GPU rendering has been almost exclusively developed for Nvidia GPUs for the past 5+ years so it’s not surprising that Apple Silicon (and AMD for that matter) are falling behind and need extra development to show their true performance.
If Apple was already getting twice the level of rendering performance before the official Blender 3.1 release then we should be seeing something closer to 3070m performance once the optimizations are built in and especially if the neural network is used for de-noising.
I don't know how much render time is spent de-noising the image, but unless it's a big percentage of the total frame rendering time, I think there are other things that are going to speed it more.
From the Apple engineer's post on the Blender forum, I take that white it's now running using Metal, there are significant architecture-dependent optimizations to be made. He mentions that it's already somewhat optimized because it's not copying data back and forth due to the Unified Memory Architecture, but that comes for 'free' with the Metal implementation. There are other (structural) changes that should improve the GPU performance further, without needing to offload work to additional hardware.

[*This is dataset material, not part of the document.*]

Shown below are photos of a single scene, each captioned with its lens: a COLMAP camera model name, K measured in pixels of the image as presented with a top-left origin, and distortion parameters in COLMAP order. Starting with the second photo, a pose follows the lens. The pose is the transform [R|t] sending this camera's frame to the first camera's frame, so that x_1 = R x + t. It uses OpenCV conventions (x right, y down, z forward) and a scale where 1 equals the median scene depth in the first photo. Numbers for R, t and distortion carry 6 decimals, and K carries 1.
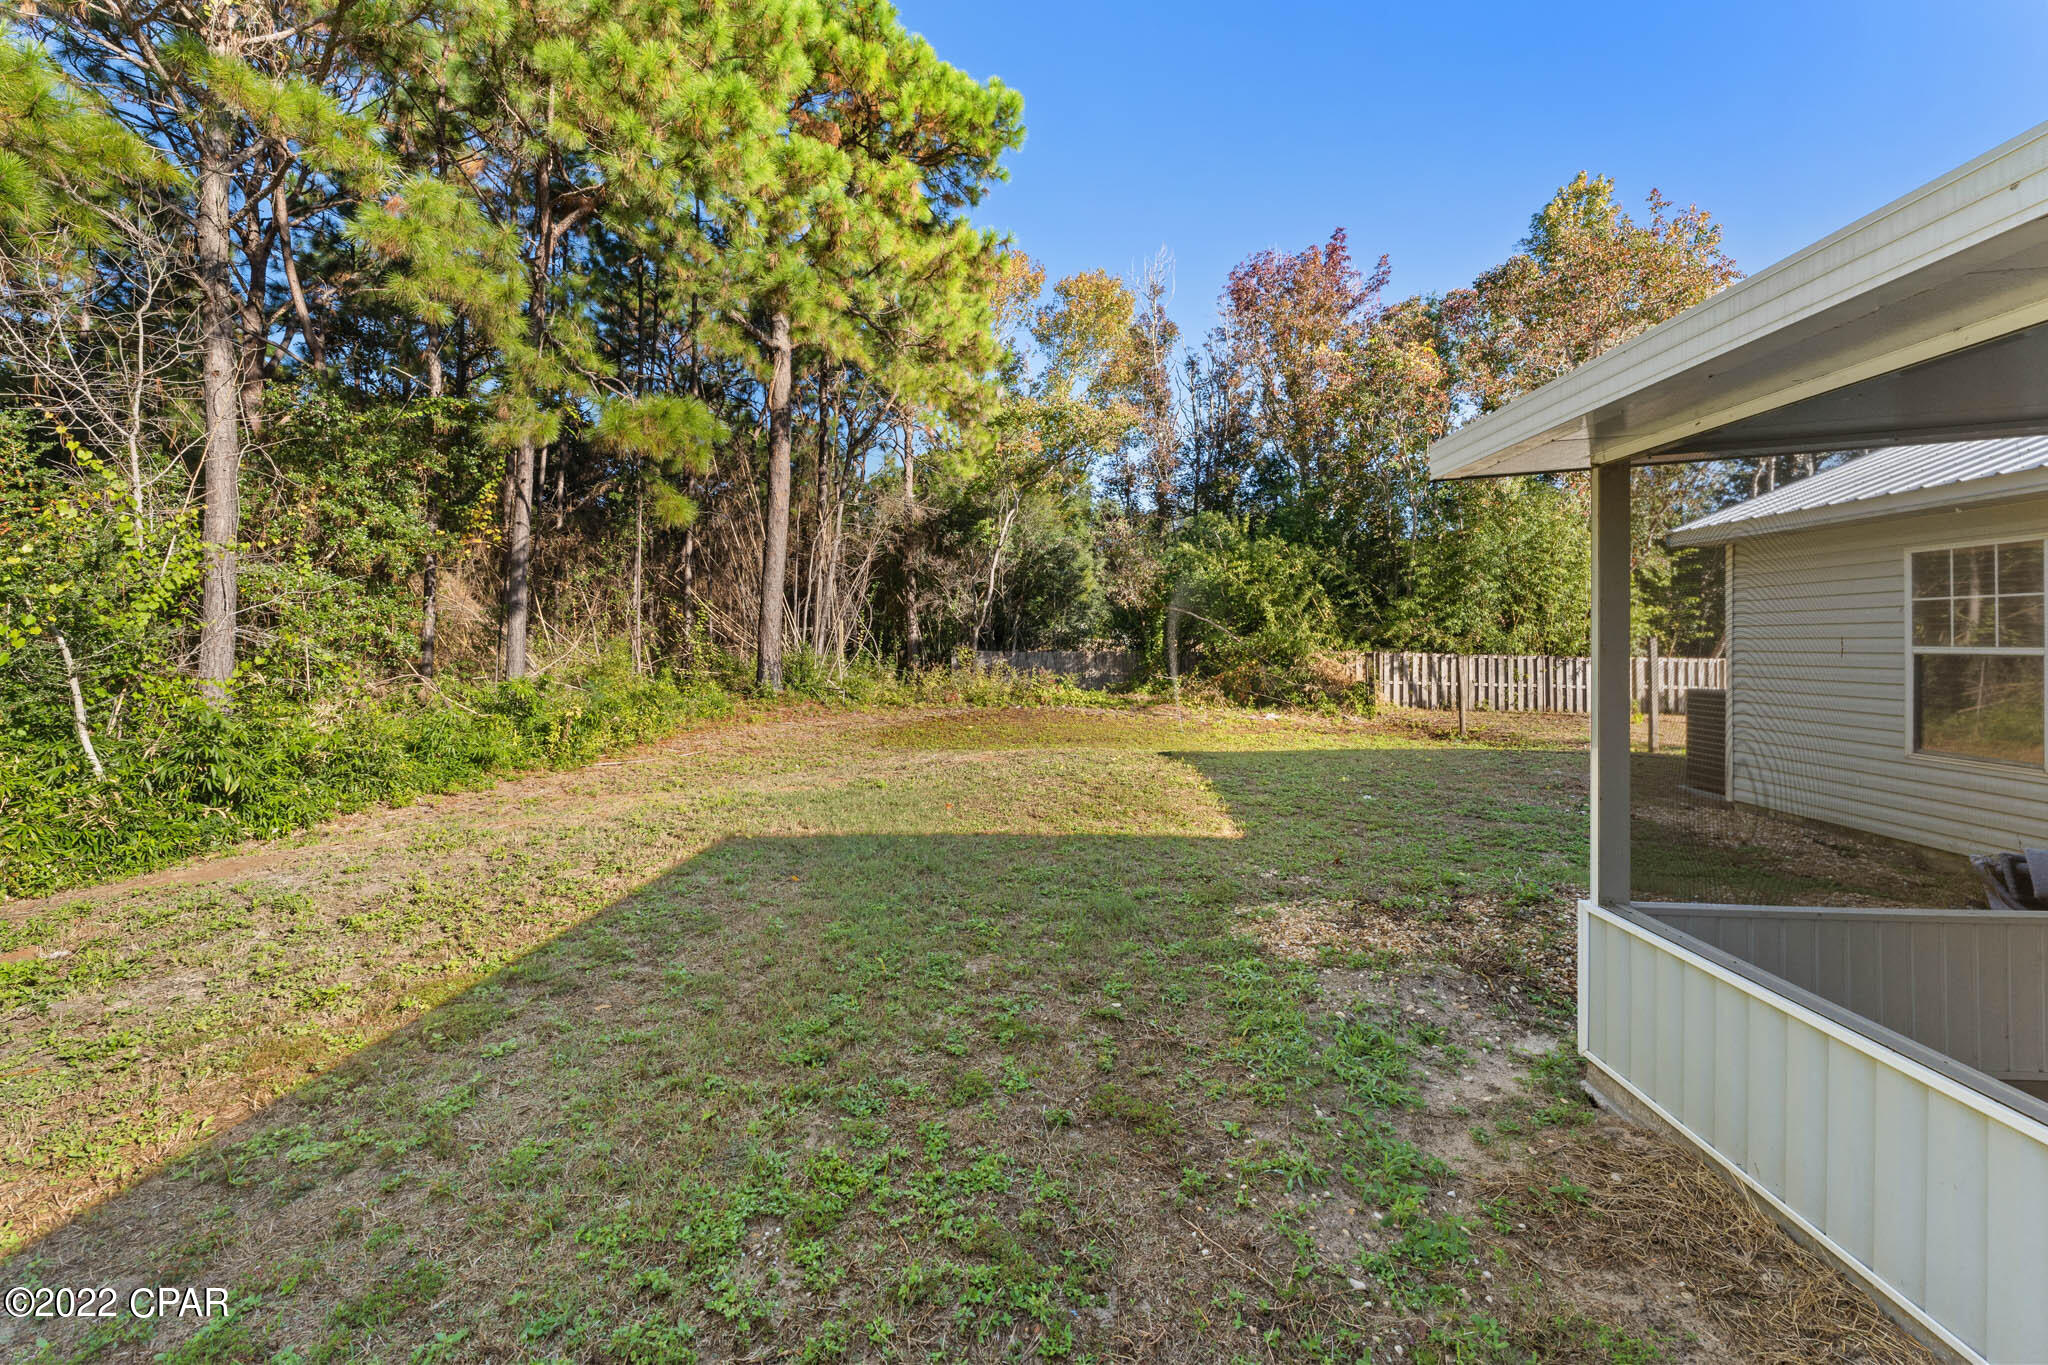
lens RADIAL K [[821.5, 0, 997.4], [0, 821.5, 640.8], [0, 0, 1]] dist [0.000835, 0.000082]
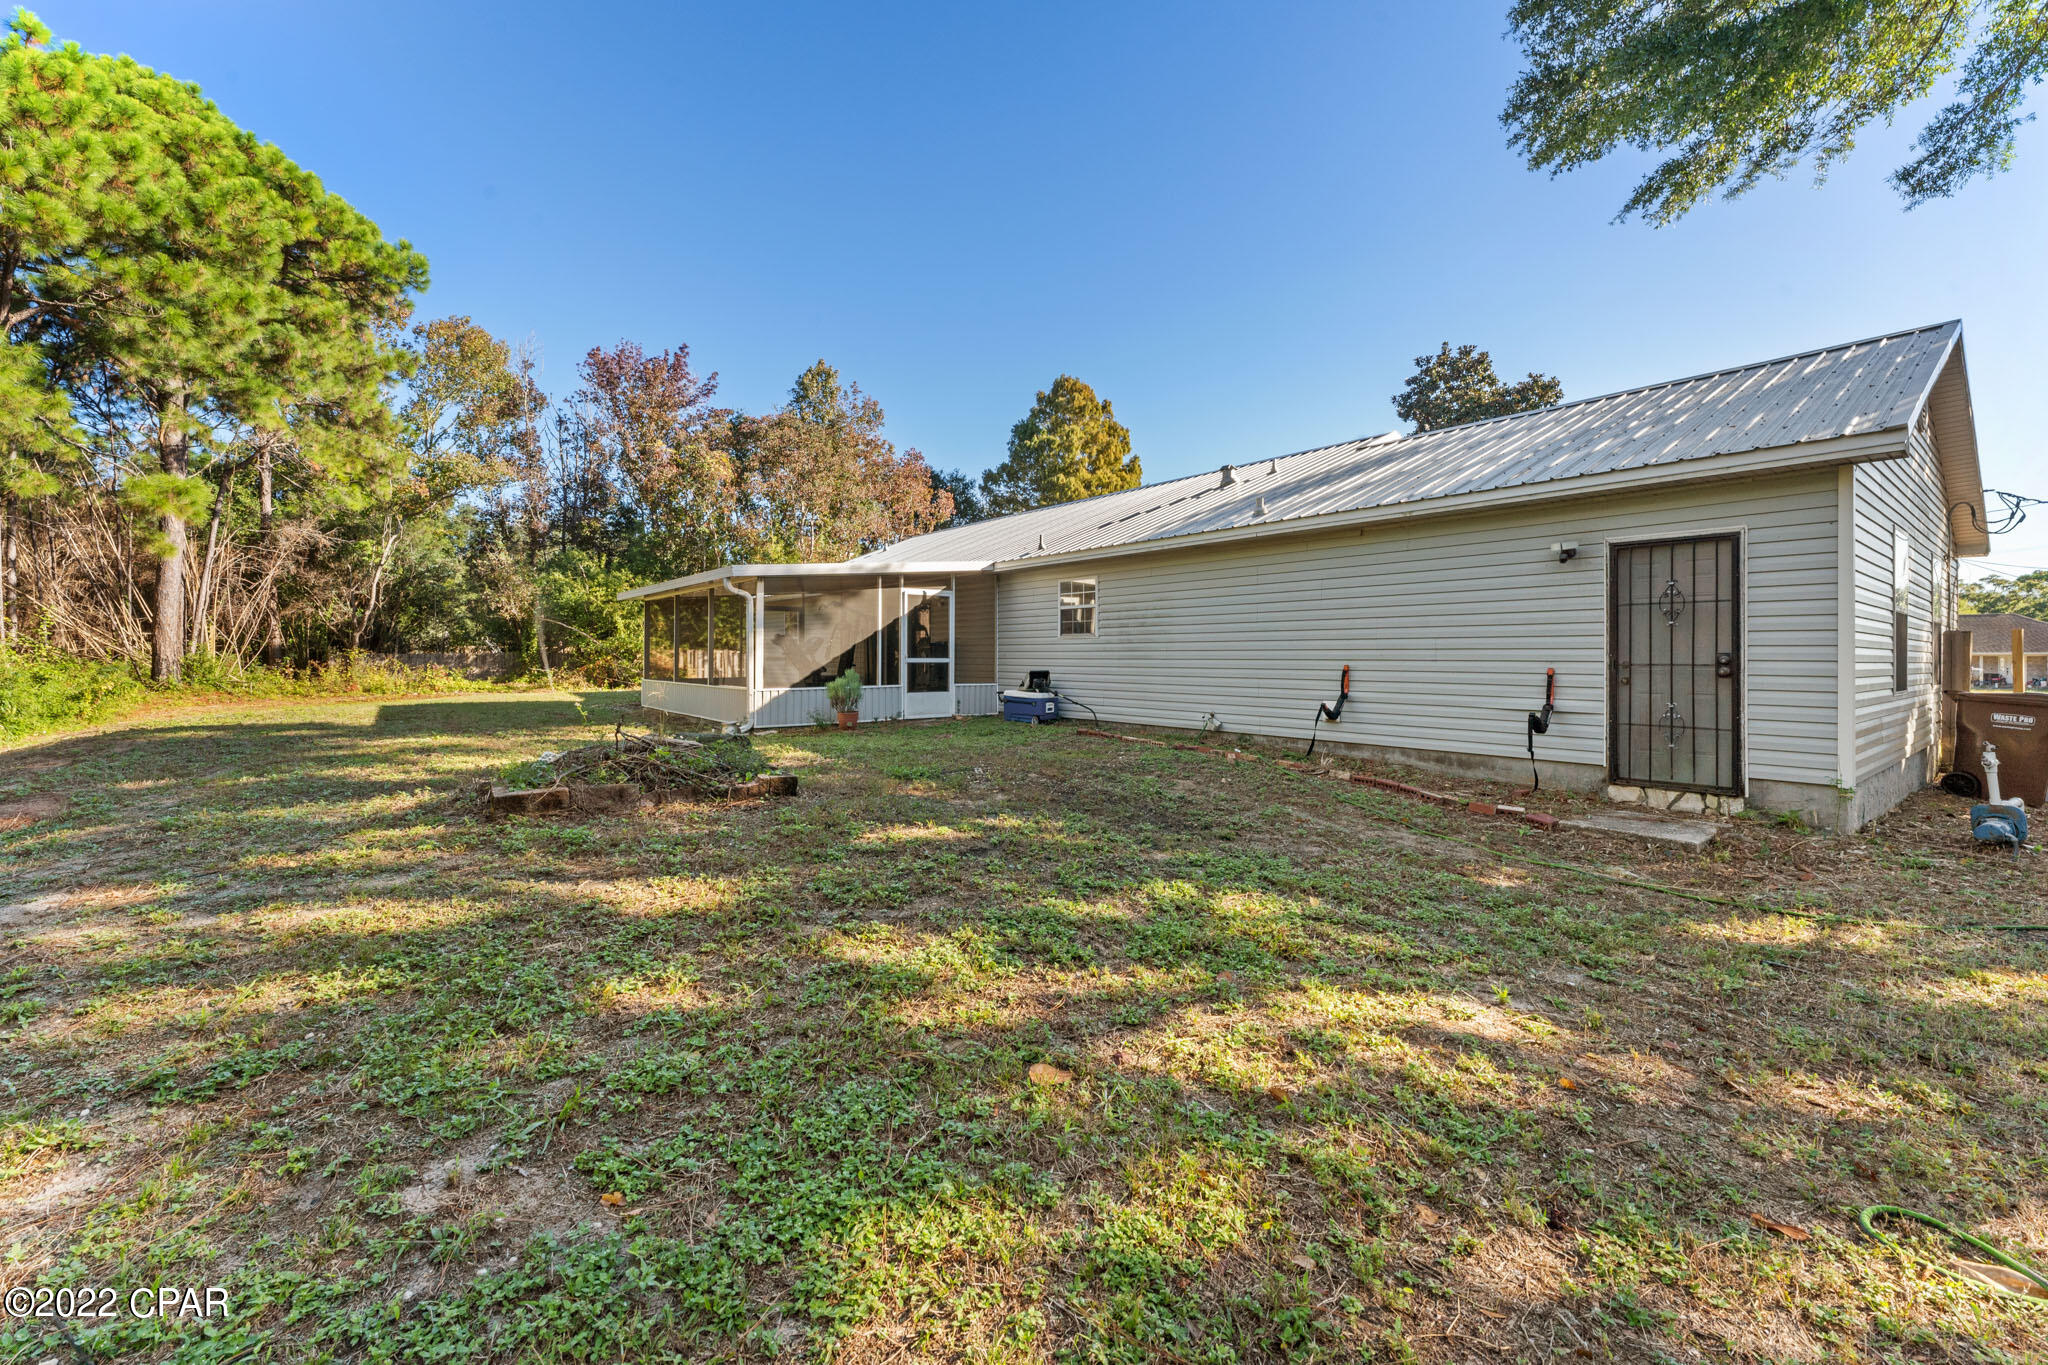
lens RADIAL K [[821.5, 0, 997.4], [0, 821.5, 640.8], [0, 0, 1]] dist [0.000835, 0.000082]
pose [[0.749716, -0.001287, 0.661758, -0.116138], [0.008576, 0.999933, -0.007771, 0.011664], [-0.661704, 0.011501, 0.749677, -0.471792]]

For example, and since the post explicitly mentions the rendering path still being closely tied to the Nvidia/CUDA model and not optimized for Apple's architecture, maybe they haven't started trying to reorder and merge the rendering passes that only need access to tile memory. The TBDR of Apple's GPUs means that some rendering passes that needed to be separate in IMR GPUs can now be merged into a single pass, greatly reducing pipeline change overhead and providing much faster memory access, specially if they can fit in 'memoryless' render targets that would need to be copied to VRAM in IMR GPUs but can reside only in tile memory on TBDR GPUs. That IMHO could be a huge performance boost, but it takes a lot of time and deep knowledge of the whole rendering process.